* [GIVEN INFORMATION]:
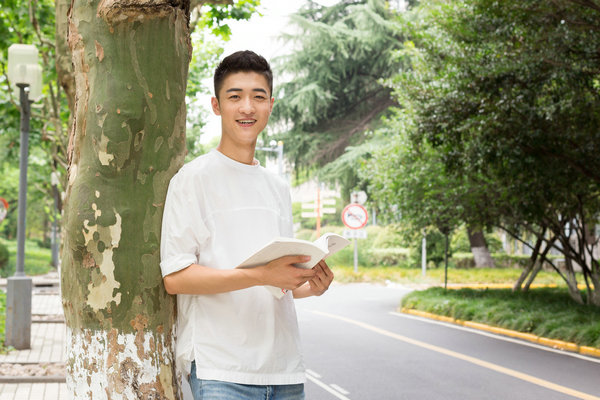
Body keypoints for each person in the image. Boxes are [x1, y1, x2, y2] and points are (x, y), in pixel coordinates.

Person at [160, 50, 334, 400]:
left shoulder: (277, 187)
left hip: (284, 370)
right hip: (221, 372)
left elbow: (276, 285)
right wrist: (261, 275)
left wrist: (309, 285)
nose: (247, 108)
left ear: (271, 104)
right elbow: (175, 278)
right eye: (234, 96)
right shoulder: (192, 179)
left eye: (258, 97)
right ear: (216, 105)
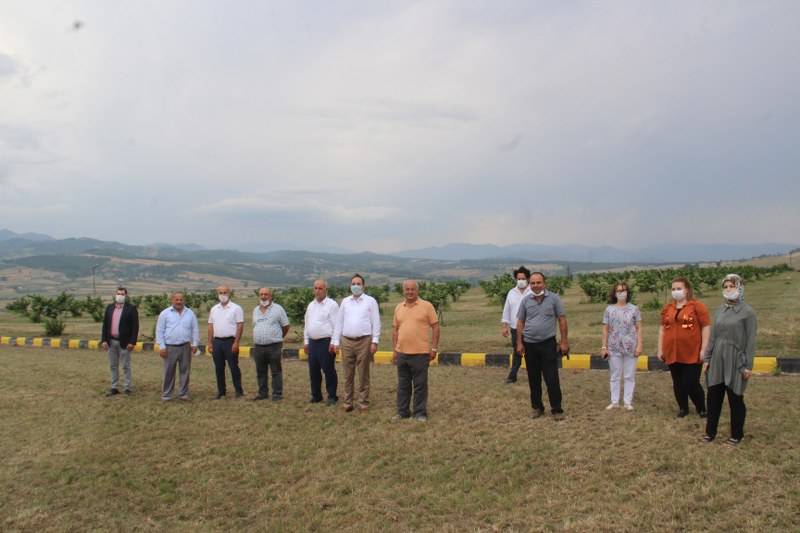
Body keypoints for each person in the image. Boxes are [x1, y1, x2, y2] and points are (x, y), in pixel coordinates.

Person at [702, 274, 757, 445]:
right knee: (713, 397)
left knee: (735, 398)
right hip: (718, 358)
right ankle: (710, 432)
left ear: (739, 288)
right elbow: (713, 336)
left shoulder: (747, 312)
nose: (728, 289)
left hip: (736, 360)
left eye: (731, 286)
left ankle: (736, 434)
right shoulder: (720, 310)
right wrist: (707, 358)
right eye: (725, 286)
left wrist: (747, 365)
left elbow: (750, 340)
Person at [516, 272, 569, 420]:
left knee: (552, 378)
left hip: (548, 344)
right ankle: (537, 407)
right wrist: (519, 343)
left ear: (544, 283)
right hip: (530, 345)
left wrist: (564, 341)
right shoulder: (526, 301)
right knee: (533, 379)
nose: (535, 285)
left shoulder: (554, 299)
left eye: (538, 282)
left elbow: (562, 320)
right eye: (532, 283)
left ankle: (557, 409)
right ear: (529, 284)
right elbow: (520, 322)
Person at [657, 276, 710, 418]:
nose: (676, 291)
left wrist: (704, 349)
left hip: (692, 351)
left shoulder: (697, 306)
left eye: (679, 288)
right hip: (672, 351)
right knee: (678, 382)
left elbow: (705, 327)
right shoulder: (668, 308)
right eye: (673, 289)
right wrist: (660, 349)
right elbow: (662, 328)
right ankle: (683, 407)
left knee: (691, 382)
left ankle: (701, 408)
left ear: (686, 290)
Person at [392, 280, 440, 422]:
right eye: (407, 289)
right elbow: (395, 330)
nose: (410, 292)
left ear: (417, 291)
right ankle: (403, 412)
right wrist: (395, 350)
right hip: (402, 353)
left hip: (420, 353)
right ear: (403, 291)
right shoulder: (398, 307)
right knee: (403, 385)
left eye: (412, 289)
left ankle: (419, 413)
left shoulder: (427, 306)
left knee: (420, 385)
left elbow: (436, 327)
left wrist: (434, 347)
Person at [332, 273, 381, 413]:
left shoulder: (370, 301)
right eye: (353, 283)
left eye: (358, 284)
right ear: (350, 286)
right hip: (346, 341)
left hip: (364, 341)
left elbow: (376, 322)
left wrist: (375, 341)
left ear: (363, 286)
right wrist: (335, 341)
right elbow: (339, 322)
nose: (355, 286)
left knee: (363, 373)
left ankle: (363, 402)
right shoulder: (345, 302)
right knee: (348, 374)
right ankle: (348, 402)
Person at [601, 282, 642, 411]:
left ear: (628, 292)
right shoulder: (609, 309)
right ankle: (614, 401)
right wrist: (604, 347)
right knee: (615, 375)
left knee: (629, 375)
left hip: (631, 346)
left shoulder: (634, 309)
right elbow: (605, 329)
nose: (621, 293)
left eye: (623, 290)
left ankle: (627, 401)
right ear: (614, 293)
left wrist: (639, 345)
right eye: (618, 291)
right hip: (614, 347)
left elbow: (639, 328)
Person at [156, 292, 200, 401]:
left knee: (185, 371)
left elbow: (195, 329)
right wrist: (162, 346)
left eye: (181, 299)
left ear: (184, 300)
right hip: (169, 347)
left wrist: (195, 344)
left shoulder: (190, 313)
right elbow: (159, 331)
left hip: (185, 346)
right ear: (172, 300)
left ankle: (183, 394)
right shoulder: (165, 314)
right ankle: (166, 395)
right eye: (176, 299)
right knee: (168, 371)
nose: (179, 302)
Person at [303, 279, 340, 406]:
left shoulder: (332, 305)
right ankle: (316, 395)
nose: (317, 291)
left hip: (326, 342)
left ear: (326, 290)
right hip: (312, 343)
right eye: (315, 288)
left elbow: (336, 326)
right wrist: (306, 341)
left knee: (328, 370)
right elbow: (307, 324)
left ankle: (332, 396)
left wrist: (334, 342)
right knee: (313, 370)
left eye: (320, 288)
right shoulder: (310, 305)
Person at [251, 287, 290, 401]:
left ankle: (277, 394)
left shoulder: (278, 309)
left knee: (276, 371)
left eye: (266, 294)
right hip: (258, 346)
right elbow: (255, 325)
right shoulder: (255, 310)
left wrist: (278, 337)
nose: (263, 296)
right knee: (260, 371)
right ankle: (262, 393)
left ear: (271, 296)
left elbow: (286, 326)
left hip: (274, 346)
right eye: (261, 294)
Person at [207, 285, 245, 399]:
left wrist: (236, 342)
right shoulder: (214, 309)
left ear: (229, 294)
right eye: (220, 292)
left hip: (230, 341)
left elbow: (240, 325)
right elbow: (210, 326)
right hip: (217, 342)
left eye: (225, 292)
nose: (222, 295)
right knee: (219, 368)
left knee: (234, 367)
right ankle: (221, 391)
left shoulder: (236, 308)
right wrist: (209, 343)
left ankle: (239, 391)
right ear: (217, 294)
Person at [100, 287, 139, 396]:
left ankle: (127, 388)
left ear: (126, 296)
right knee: (113, 365)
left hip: (125, 342)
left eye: (122, 294)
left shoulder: (131, 309)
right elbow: (105, 325)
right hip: (111, 341)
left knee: (126, 366)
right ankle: (114, 387)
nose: (120, 296)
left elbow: (135, 327)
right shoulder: (109, 308)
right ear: (115, 294)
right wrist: (104, 340)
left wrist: (132, 342)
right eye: (118, 294)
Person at [501, 265, 531, 384]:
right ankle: (512, 376)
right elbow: (506, 310)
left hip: (530, 328)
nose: (521, 281)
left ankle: (534, 376)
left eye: (523, 278)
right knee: (517, 352)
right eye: (518, 279)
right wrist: (505, 326)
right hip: (515, 329)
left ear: (528, 279)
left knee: (531, 354)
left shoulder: (532, 292)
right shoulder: (511, 293)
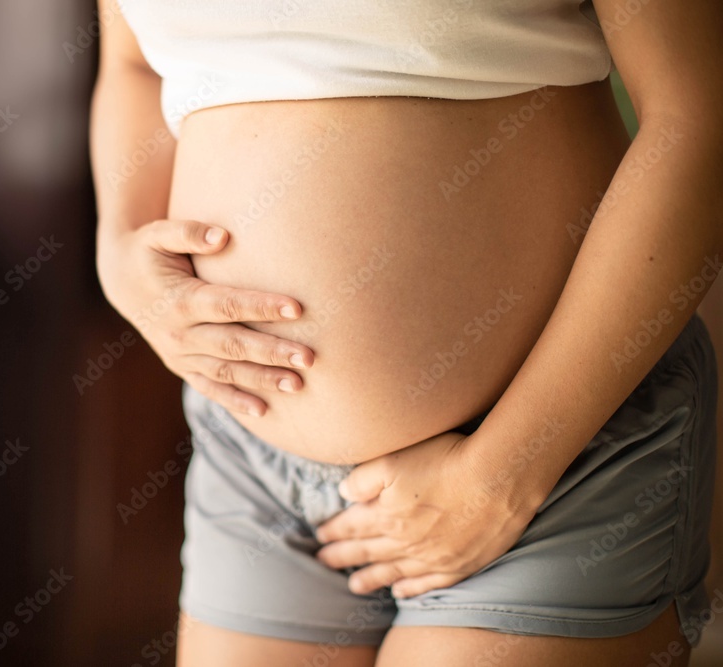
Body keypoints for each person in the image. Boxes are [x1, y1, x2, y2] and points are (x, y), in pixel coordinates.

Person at [90, 0, 723, 664]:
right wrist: (118, 254)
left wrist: (504, 473)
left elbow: (700, 119)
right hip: (252, 456)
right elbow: (135, 64)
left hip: (552, 454)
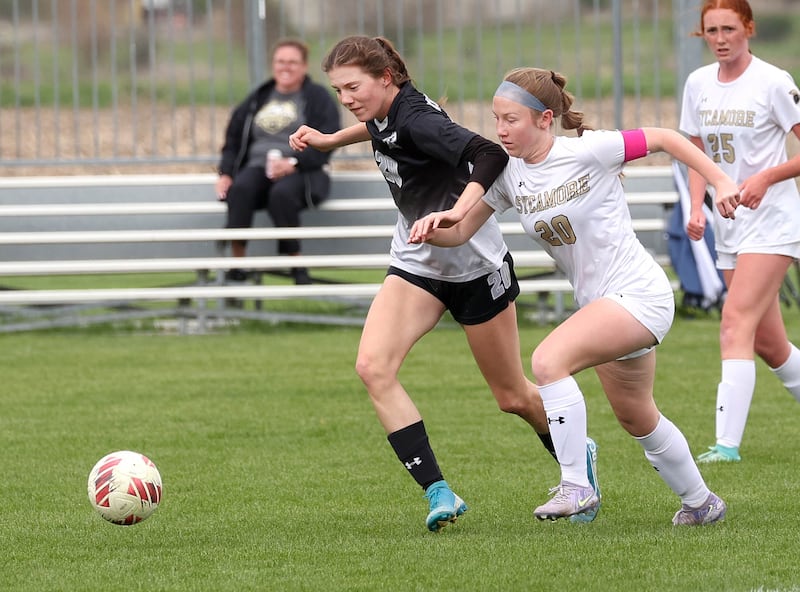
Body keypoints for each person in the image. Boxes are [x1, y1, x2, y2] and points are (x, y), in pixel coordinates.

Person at [289, 35, 601, 531]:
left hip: (475, 266)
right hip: (416, 262)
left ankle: (576, 459)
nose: (346, 98)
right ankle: (439, 491)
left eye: (353, 87)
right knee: (373, 367)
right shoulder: (388, 112)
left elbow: (487, 153)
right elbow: (379, 129)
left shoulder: (419, 119)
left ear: (385, 79)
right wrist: (329, 140)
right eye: (338, 89)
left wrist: (457, 211)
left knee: (513, 397)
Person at [409, 67, 737, 525]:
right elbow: (462, 228)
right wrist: (431, 230)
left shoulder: (589, 150)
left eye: (512, 119)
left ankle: (576, 486)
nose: (500, 130)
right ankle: (703, 503)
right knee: (637, 416)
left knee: (547, 361)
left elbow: (666, 137)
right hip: (601, 305)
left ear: (545, 119)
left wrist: (720, 182)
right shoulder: (509, 176)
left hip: (639, 293)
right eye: (496, 119)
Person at [680, 0, 800, 464]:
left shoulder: (773, 81)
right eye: (712, 30)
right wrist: (697, 207)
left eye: (729, 28)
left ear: (748, 28)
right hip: (730, 226)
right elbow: (696, 153)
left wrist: (768, 177)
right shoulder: (698, 84)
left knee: (734, 324)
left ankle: (725, 446)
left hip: (772, 223)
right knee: (769, 344)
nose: (720, 38)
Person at [215, 38, 340, 285]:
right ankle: (237, 265)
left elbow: (328, 139)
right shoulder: (258, 97)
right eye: (280, 61)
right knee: (240, 189)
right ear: (273, 65)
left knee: (281, 194)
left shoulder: (317, 97)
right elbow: (232, 139)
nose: (286, 67)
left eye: (293, 62)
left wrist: (293, 162)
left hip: (303, 169)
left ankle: (297, 265)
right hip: (258, 166)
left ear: (304, 67)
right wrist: (226, 173)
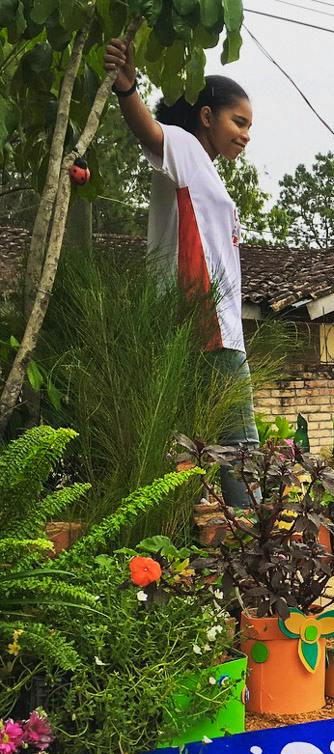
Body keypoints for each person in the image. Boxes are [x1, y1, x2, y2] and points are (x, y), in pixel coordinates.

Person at [103, 38, 258, 506]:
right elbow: (152, 133)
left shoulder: (204, 168)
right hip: (205, 326)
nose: (247, 135)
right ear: (207, 116)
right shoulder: (187, 148)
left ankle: (204, 547)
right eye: (239, 121)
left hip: (211, 328)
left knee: (191, 449)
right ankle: (253, 547)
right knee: (239, 450)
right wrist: (127, 90)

* [WHAT YOU NEED TO DO]: Within the material above, output exactly the lines from the one with "right ear: (403, 291)" through the one with "right ear: (350, 286)", end lines included, and nothing besides.

* [COMPLETED EXERCISE]:
right ear: (403, 291)
right shoulder: (398, 307)
right knee: (403, 385)
left eye: (412, 289)
left ankle: (419, 413)
left shoulder: (427, 306)
left knee: (420, 385)
left elbow: (436, 327)
left wrist: (434, 347)
Person at [332, 273, 381, 413]:
left shoulder: (370, 301)
right eye: (353, 283)
left eye: (358, 284)
right ear: (350, 286)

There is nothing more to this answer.